Understanding Vulnerability Data

IQ Server | Reading time: 5 minutes

In this guide:

What is Sonatype Vulnerability Data?

Sonatype creates its data using a proprietary, automated vulnerability detection system that monitors, aggregates, correlates, and incorporates machine learning from publicly available information. We gather data from various sources including the National Vulnerability Database, website security advisories, email lists, GitHub events from all open source projects, blogs, OWASP, OSS Index, Twitter, and customer reports. We have evaluated many paid-for services and have found the quality and precision of the data to be of limited value, driving our decision to build an intelligent, automated vulnerability detection system. The Sonatype Data Research team is not in the business of simply aggregating public security related feeds — we create the precise data we use.
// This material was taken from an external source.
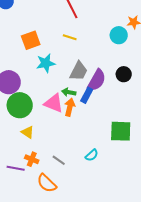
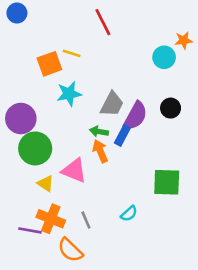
yellow line: (70, 37) -> (72, 53), moved
pink triangle: (54, 103) -> (74, 171), moved
orange arrow: (70, 107) -> (100, 151), turned -36
orange cross: (32, 159) -> (51, 219), size x1.5
gray line: (59, 160) -> (86, 220), turned 32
How Does Sonatype Provide High Quality Data?

There are two considerations for data quality: (1) content of the security advisory and (2) precision of associating the content to the correct artifact. Automated decisions require extremely precise artifact identification and corresponding association of security information. Without accurate identification and association there is a high degree of false positives. We recently conducted a study of 6000 of the most popular Java components and found that name-based security association algorithms used by every tool other than Sonatype resulted in:

  • 4500 correct non-issue identifications
  • 1034 true positives
  • 5330 false positives when the advisory identified CPE was part of the component name
  • 2969 false negatives when the advisory identified CPE was not in the component name

False positives incur unnecessary research and upgrade costs. False negatives leave you at risk because there are no indicators that show you may be at risk. Sonatype uses a combination of automated identification and human research that eliminates false positives and negatives. This results in savings in research time to prove false positives and rework time to upgrade when not required.

What Data Does Sonatype Provide?

  • The source of the advisory: Sonatype Security Research or the National Vulnerability Database
  • The severity of the issue: CVSS and scoring system version and the source of the score creation
  • The Common Weakness Enumeration (CWE)
  • The exact description from the advisory
  • A detailed explanation of the advisory risk and the attack vector (because the advisory description is often very poor)
  • How to determine if you are vulnerable
  • A recommendation on how to fix or work-around the issue
  • The root cause of the issue; the exact class and vulnerable version range that was found in your code
  • Publicly known attack vectors or exploits; additional resources that describe the exact issue

How is a Vulnerability Score / Severity Calculated?

Sonatype uses the Common Vulnerability Scoring System (CVSS) to score vulnerabilities.

If a vulnerability identifier is prefixed with SONATYPE, then the vulnerability severity is its CVSS version 3 score.

If a vulnerability identifier is prefixed with CVE, then the vulnerability severity is its CVSS version 2 score.

Sonatype plans to ultimately migrate all CVSS version 2 scores to version 3. If a version 3 score is not available, the score will remain version 2.

Where are the Source Components?

Component binaries come from popular repositories like Central, NuGet.org, npmjs.org, Fedora EPEL, and PyPI. We will also ingest components directly from GitHub, and other project download sites, when nominated by customers.

Binary repositories provide the ability to extract information like declared licenses, popularity, and release history. Additional component metadata comes from a variety of sources including direct research.

When is Vulnerability Data Available?

Sonatype Data Services are continuously updated, allowing the most recent data to be visible the instant a Nexus Lifecycle analysis occurs. This is true for both newly published components and newly discovered security issues. We have two processing queues for security vulnerabilities to ensure immediate availability of security data to our customers:

  • Fast Track - Our automated vulnerability detection systems process the various data sources each day. Upon issue discovery, the issue is validated by a researcher to ensure the correct component was identified, a brief issue description exists, and the vulnerable version range matches the advisory. This process generally makes newly discovered vulnerabilities available in 1-3 days depending on severity of the issue.

  • Deep Dive - The deep dive queue is a more methodical approach to ensure the issue has a clear explanation and fix recommendation. This is also where the source code of each issue is investigated to ensure the vulnerable version range is accurate. This process generally takes 5+ days, but can take less for issues deemed critical.

How do I Access Vulnerability Information?

Sonatype-enriched vulnerability data is available from the IQ Server Application Composition Report. Select the Security Issues tab and then select the problem code you’re investigating:

Then view the detailed Vulnerability Information:

You can also access this information from the Vulnerabilities tab of the Component Information Panel.

How do I Use Vulnerability Information?

The important thing to remember is that evaluating your application and seeing security vulnerabilities should create motivation for further investigation.

For example, if it’s recommended to do a component upgrade, use the CIP to identify a recommended non-vulnerable, popular version:

If the new version has the same API as the previous component, simply run unit and integration tests and make sure everything passes to successfully remediate the policy violation.